Consignes:
1 - Dans le texte sur l'éducation genrée, relevez toutes les personnes citées comme rôles modèles, avec la précision qui accompagne chacune.
2 - Poursuivez le texte sur l'éducation genrée après sa dernière phrase.

DES RÉPERCUSSIONS SUR L’AVENIR
L’éducation genrée, à savoir faire une distinction entre les deux sexes, peut avoir de profondes répercussions dans la vie des enfants. C’est ce que rappelle Athina Marmorat, la fondatrice de Rêv’Elles, l’association d’aide à l’orientation de jeunes filles, lors de l’une de ses sessions : « Les jeunes filles sont souvent enclines à choisir des métiers d’aide ou de paramédical, comme infirmière ou puéricultrice, ce qui les rend moins représentées dans les postes
décisionnaires. Elles ont pour certaines été éduquées dans le schéma qu’une femme aide, soigne, sert… Et pourtant elles ont de meilleurs résultats scolaires que les garçons ! Mais elles manquent encore cruellement de confiance en elles, et c’est ce que nous leur apportons avec nos stages. » Ainsi, pour encourager une future jeune fille dans la conquête de sa vie et de la réussite, il faut donc bien viser les croyances limitantes. Fatna Bouchiche poursuit : « Les cultures maghrébines reposent énormément sur un schéma patriarcal où la jeune fille qui s’en éloigne serait une rebelle. Pour autant, les rebelles sont de plus en plus acceptées et ce, grâce à des rôles modèles, homme comme femme, qui font la différence. Souvent, ce sont les sportifs/ives qui font figures de proue, à l’instar de Sarah Ourahmoune (championne de boxe), de Kamel Ouali (chorégraphe), ou encore de Habiba Ghribi (championne d’athlétisme). » De telles réussites ne doivent plus être des exceptions, mais bien encourager la nouvelle génération à croire en leurs rêves et ambitions, peu importe leur genre !

Données:
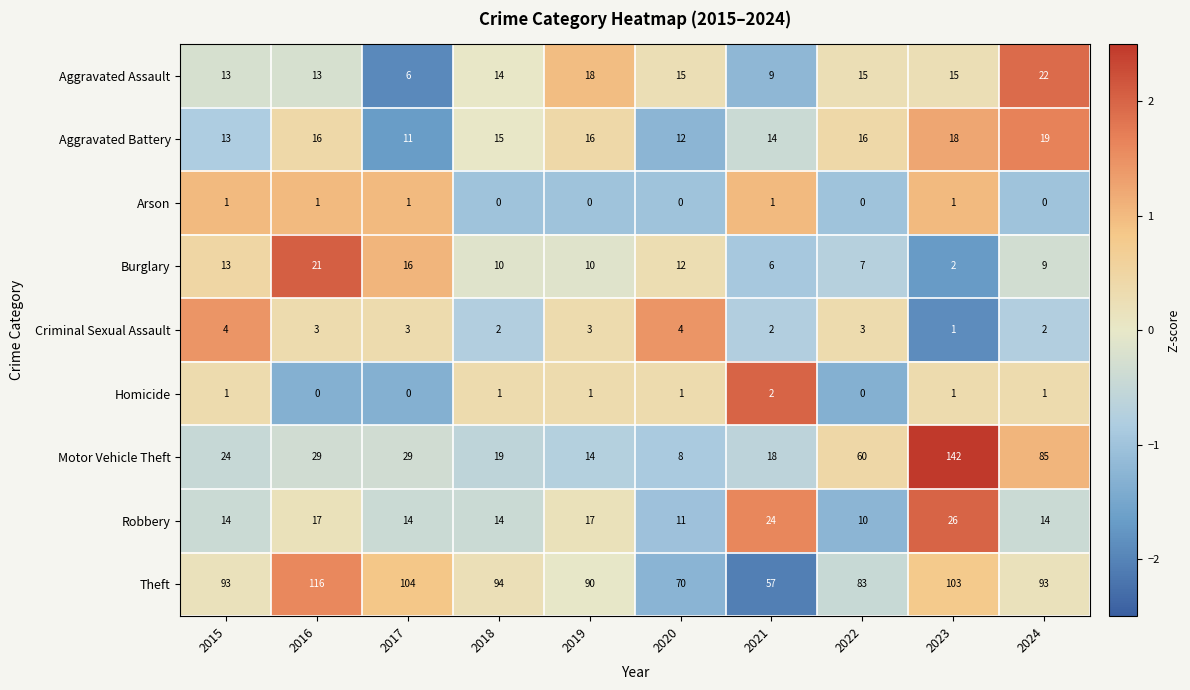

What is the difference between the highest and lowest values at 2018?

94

--

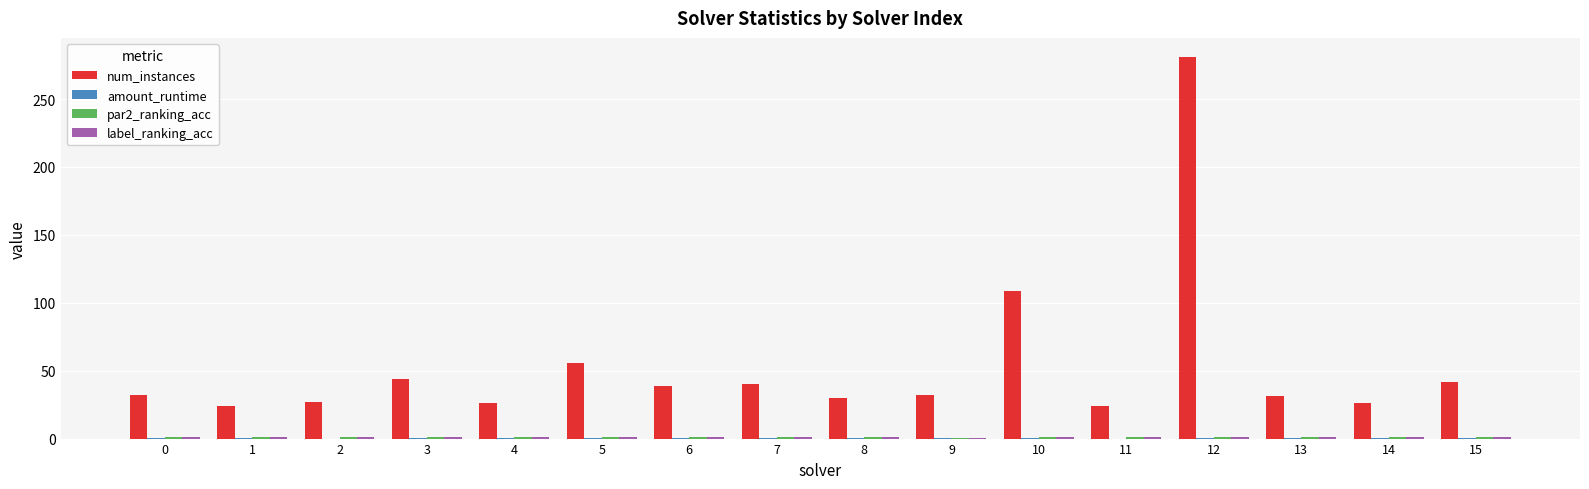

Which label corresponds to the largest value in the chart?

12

Corrigé:
1 -
Sarah Ourahmoune (championne de boxe)
Kamel Ouali (chorégraphe)
Habiba Ghribi (championne d'athlétisme)

2 -
L’étude qui résume tout !
Comme le révèle une étude Ipsos publiée en novembre 2019, « Partage des tâches ménagères et transmission : regards croisés Enfants-Parents », 60 % des enfants âgés de 8 à 16 ans dressent le constat que c’est leur mère qui, à la maison, fait globalement le plus de choses et gère les tâches ménagères. Celles liées au linge sont majoritairement associées à la mère (85 %), tout comme le nettoyage de la salle de bain (78 %) ou des sols (72 %). Ces enfants estiment qu’ils reproduiront eux-mêmes ce schéma familial dans leur propre foyer. Si les filles semblent plus nuancées, près d’un garçon sur deux déclare que, plus tard, dans son couple, c’est sa conjointe qui s’occupera de la lessive.